León Tolstoi (1) decía que “los temas más difíciles pueden explicarse al hombre más torpe si no se ha formado ya una idea de ellos; pero la cosa más sencilla no puede explicarse al hombre más inteligente si está firmemente persuadido de que ya sabe, sin ninguna sombra de duda, lo que se le presenta”. Esto que comenta el escritor ruso es algo sobre lo que hemos insistido muchas veces y que conviene siempre tener en cuenta. Y es algo que sí tienen muy en cuenta especialmente los manipuladores de las gentes, los que se aprovechan sobre todo de los jóvenes, es decir, de las personas todavía limpias de esquemas fijos de modos de pensar. Ser los primeros en estampar en la página en blanco de un joven una determinada visión interesada del mundo puede suponer tener a este joven anclado en una posición inamovible de pensamiento durante mucho tiempo. O quizás siempre.

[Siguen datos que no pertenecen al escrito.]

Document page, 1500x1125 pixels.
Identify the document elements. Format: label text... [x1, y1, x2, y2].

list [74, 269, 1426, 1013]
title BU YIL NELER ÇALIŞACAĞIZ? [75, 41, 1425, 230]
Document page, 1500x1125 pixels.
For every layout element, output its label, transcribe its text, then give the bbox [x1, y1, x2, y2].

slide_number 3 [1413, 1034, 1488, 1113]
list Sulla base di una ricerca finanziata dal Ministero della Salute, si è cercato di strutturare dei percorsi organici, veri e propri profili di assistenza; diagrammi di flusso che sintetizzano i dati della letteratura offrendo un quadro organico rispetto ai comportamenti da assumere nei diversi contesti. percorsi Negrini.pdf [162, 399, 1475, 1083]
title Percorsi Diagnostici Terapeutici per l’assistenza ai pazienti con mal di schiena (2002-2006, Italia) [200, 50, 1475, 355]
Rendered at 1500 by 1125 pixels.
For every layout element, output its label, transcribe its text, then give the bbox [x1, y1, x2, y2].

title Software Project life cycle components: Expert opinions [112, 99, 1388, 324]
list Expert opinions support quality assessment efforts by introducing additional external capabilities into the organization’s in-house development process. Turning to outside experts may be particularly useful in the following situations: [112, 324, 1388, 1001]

Es evidente que no todo el mundo (se sea joven o no) se deja inevitablemente cautivar por los entusiasmos argumentativos de los predicadores de convicciones férreas. Si no fueran posibles las rectificaciones o revisiones en los modos de razonar no tendríamos cambios ni evolución en ningún aspecto. Pero a pesar de todo León Tolstoi acierta en lo que dice, claro que sí, porque está a la vista el inmovilismo ideológico de cantidades ingentes de personas, atrapadas por aquello que en el pasado, y en escuelas o donde fuera, les enseñaron a creer como indiscutible.
No hay duda alguna que resulta extremadamente arduo para algunos cambiar de opinión con respecto a lo que ya asumieron como indiscutible en las épocas más tiernas de sus vidas. Las razones de la dificultad para revisar esquemas petrificados son sabidas y consabidas. La más importante se halla en el hecho de que cada cual define esta entelequia petrificada que llaman identidad como un modo específico de pensar, modo de pensar que en caso de rectificarse altera esta supuesta imagen propia que se pretende definitoria y estática de uno mismo. Pero hay otras razones para oponerse al cambio, como la pereza, por ejemplo. Es la pereza a reconstruirse personalmente después de haber invertido tiempo y esfuerzos en una sola dirección. Pero hay más. Lo que frena cambios también es el compromiso de fidelidad de algunos con respecto a ideologías que aseguran sus amistades, los afectos compartidos o sus prerrogativas laborales, académicas, artísticas, literarias o políticas. No es fácil renunciar a prestigios de grupo, a protagonismos y beneficios cuando estos han sido resultado y fruto de lealtades a determinadas militancias, militancias que saben muy bien cómo apañárselas para retener adeptos con la compra más o menos sutil de voluntades a partir de dádivas vacías, premios, medallas, sueldos y galardones.
Es complicado cambiar o cambiarse. Pero no obstante es sano, vital, necesario e indispensable hacerlo porque la vida es esto: cambio incesante que exige cambios también incesantes para captarla y entenderla aproximadamente. El rectificar y cambiar implica valentía, honestidad y renuncias en mil aspectos. Y reconozcámoslo: no todos están dispuestos a tal arduo ejercicio, el ejercicio ininterrumpido de reconstrucción individual en todos los aspectos.